_WHAT NEEDS TO BE DONE_
Answer these questions from the text below about the Elder Index:
1. How much does Fran Seeley receive each month from Social Security?
2. What share of single older men are in a precarious financial situation?
3. How many aging organizations belong to the Equity in Aging Collaborative?

_EXTRACT_
Fran Seeley, 81, doesn’t see herself as living on the edge of a financial crisis. But she’s uncomfortably close.

Each month, Seeley, a retired teacher, gets $925 from Social Security and a $287 disbursement from an individual retirement account. To make ends meet, she’s taken out a reverse mortgage on her Portland, Maine, home that yields $400 monthly.

So far, Seeley has been able to live on this income — about $19,300 a year — by carefully monitoring her spending and drawing on limited savings. But should her excellent health worsen or she need assistance at home, Seeley doesn’t know how she’d pay for those expenses.

More than half of older women living alone — 54% — are in a similarly precarious financial situation: either poor according to federal poverty standards or with incomes too low to pay for essential expenses. For single men, the share is lower but still surprising — 45%.

That’s according to a valuable but little-known measure of the cost of living for older adults: the Elder Index, developed by researchers at the Gerontology Institute at the University of Massachusetts-Boston.

A new coalition, the Equity in Aging Collaborative, is planning to use the index to influence policies that affect older adults, such as property tax relief and expanded eligibility for programs that assist with medical expenses. Twenty-five prominent aging organizations are members of the collaborative.

The goal is to fuel a robust dialogue about “the true cost of aging in America,” which remains unappreciated, said Ramsey Alwin, president and chief executive of the National Council on Aging, an organizer of the coalition.

Nationally, and for every state and county in the U.S., the Elder Index uses various public databases to calculate the cost of health care, housing, food, transportation, and miscellaneous expenses for seniors. It represents a bare-bones budget, adjusted for whether older adults live alone or as part of a couple; whether they’re in poor, good, or excellent health; and whether they rent or own homes, with or without a mortgage.

_DATASET EXTRACT_
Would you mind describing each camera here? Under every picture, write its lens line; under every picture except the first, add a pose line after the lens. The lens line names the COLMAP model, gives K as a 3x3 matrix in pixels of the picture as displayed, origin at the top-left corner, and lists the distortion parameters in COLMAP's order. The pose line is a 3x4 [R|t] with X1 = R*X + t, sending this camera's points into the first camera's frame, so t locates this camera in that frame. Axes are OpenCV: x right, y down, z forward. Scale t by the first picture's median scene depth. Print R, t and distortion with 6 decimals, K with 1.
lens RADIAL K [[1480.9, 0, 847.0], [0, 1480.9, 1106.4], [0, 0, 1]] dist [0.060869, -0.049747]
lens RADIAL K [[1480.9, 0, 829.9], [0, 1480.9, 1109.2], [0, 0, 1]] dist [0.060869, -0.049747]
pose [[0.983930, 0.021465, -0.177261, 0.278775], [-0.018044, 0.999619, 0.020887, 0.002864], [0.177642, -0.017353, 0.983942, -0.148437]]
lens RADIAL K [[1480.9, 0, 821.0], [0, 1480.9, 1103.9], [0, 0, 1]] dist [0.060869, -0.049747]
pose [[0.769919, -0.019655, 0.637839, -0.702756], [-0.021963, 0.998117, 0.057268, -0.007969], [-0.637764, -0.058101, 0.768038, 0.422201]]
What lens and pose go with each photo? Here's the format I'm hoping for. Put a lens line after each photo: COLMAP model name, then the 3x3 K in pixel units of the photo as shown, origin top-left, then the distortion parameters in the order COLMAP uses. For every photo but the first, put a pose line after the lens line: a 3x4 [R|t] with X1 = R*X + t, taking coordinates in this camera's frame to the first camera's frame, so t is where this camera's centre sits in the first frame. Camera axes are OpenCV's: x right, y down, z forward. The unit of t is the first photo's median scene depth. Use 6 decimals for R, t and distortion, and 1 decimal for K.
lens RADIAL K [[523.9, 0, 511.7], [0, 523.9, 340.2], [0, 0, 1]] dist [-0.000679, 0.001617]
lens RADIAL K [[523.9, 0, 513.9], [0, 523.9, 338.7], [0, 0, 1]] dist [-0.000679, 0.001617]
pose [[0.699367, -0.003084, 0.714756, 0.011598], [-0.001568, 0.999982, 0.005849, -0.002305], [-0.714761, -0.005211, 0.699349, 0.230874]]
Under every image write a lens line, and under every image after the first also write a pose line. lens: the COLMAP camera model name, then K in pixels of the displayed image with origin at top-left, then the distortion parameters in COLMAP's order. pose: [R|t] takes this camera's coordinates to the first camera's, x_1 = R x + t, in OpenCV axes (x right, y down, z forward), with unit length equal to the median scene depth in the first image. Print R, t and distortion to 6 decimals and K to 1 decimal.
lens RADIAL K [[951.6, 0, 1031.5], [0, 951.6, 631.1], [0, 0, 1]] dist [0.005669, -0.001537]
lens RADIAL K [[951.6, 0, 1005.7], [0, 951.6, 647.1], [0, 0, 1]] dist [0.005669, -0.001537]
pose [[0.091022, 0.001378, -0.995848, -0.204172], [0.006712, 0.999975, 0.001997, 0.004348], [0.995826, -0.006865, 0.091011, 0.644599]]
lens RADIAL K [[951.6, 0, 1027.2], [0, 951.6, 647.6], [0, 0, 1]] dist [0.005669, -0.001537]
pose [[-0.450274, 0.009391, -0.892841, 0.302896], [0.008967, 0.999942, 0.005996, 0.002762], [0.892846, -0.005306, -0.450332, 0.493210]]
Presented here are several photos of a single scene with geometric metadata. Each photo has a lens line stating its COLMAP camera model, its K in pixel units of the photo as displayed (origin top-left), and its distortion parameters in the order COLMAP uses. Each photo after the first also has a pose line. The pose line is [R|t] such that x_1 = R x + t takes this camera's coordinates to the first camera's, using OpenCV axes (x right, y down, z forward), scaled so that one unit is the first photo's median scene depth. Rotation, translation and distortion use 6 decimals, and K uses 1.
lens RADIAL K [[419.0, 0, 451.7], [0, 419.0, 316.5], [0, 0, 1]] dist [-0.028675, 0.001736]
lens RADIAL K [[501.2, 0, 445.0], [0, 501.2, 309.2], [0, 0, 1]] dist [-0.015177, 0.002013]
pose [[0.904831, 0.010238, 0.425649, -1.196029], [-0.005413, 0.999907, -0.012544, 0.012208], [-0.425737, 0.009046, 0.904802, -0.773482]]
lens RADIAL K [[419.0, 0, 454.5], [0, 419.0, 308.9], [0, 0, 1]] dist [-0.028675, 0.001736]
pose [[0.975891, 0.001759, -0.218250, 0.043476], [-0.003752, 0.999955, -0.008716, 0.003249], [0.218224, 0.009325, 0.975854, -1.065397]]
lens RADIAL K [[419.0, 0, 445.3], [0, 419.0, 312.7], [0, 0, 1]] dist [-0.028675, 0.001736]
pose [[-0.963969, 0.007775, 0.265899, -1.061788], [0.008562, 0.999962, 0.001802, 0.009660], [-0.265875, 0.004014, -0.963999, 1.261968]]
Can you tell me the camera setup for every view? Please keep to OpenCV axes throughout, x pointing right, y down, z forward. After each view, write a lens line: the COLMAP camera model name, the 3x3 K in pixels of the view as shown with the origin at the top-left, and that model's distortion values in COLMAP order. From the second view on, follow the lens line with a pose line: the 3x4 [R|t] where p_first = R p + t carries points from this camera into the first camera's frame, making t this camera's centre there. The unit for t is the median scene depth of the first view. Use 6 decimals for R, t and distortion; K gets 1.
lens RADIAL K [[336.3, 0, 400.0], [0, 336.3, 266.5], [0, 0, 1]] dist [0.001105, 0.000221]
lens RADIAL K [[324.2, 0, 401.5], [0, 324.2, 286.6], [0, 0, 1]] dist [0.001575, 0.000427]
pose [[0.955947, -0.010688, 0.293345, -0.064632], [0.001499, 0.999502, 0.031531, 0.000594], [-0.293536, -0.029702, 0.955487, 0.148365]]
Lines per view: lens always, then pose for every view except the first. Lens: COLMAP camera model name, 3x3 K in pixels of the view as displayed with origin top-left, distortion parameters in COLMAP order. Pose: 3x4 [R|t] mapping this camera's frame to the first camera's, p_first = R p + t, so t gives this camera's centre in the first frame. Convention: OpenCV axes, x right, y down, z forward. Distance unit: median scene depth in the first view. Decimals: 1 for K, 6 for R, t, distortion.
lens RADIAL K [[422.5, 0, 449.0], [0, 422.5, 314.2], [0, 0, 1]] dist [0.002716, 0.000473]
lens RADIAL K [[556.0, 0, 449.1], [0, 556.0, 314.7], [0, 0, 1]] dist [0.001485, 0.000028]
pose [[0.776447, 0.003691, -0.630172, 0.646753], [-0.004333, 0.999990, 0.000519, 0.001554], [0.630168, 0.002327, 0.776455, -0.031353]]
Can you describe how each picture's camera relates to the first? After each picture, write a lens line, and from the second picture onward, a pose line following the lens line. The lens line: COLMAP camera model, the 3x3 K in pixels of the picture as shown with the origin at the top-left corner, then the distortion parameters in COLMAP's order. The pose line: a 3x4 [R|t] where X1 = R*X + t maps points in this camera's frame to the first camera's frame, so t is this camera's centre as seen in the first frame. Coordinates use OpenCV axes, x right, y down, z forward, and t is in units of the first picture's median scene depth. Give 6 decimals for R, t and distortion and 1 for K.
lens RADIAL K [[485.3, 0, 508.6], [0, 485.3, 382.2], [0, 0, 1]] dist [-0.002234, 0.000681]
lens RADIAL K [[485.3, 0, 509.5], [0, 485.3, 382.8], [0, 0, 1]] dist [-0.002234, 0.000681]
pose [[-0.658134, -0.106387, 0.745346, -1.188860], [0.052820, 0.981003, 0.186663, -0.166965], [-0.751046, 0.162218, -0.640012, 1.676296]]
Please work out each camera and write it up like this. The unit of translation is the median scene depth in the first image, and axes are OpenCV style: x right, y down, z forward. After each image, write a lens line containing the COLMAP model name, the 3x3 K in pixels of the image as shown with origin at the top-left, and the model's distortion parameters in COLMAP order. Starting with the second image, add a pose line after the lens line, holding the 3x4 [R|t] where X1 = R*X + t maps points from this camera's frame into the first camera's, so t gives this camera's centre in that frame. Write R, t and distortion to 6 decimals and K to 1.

_TASK SOLUTION_
1. $925
2. 45%
3. Twenty-five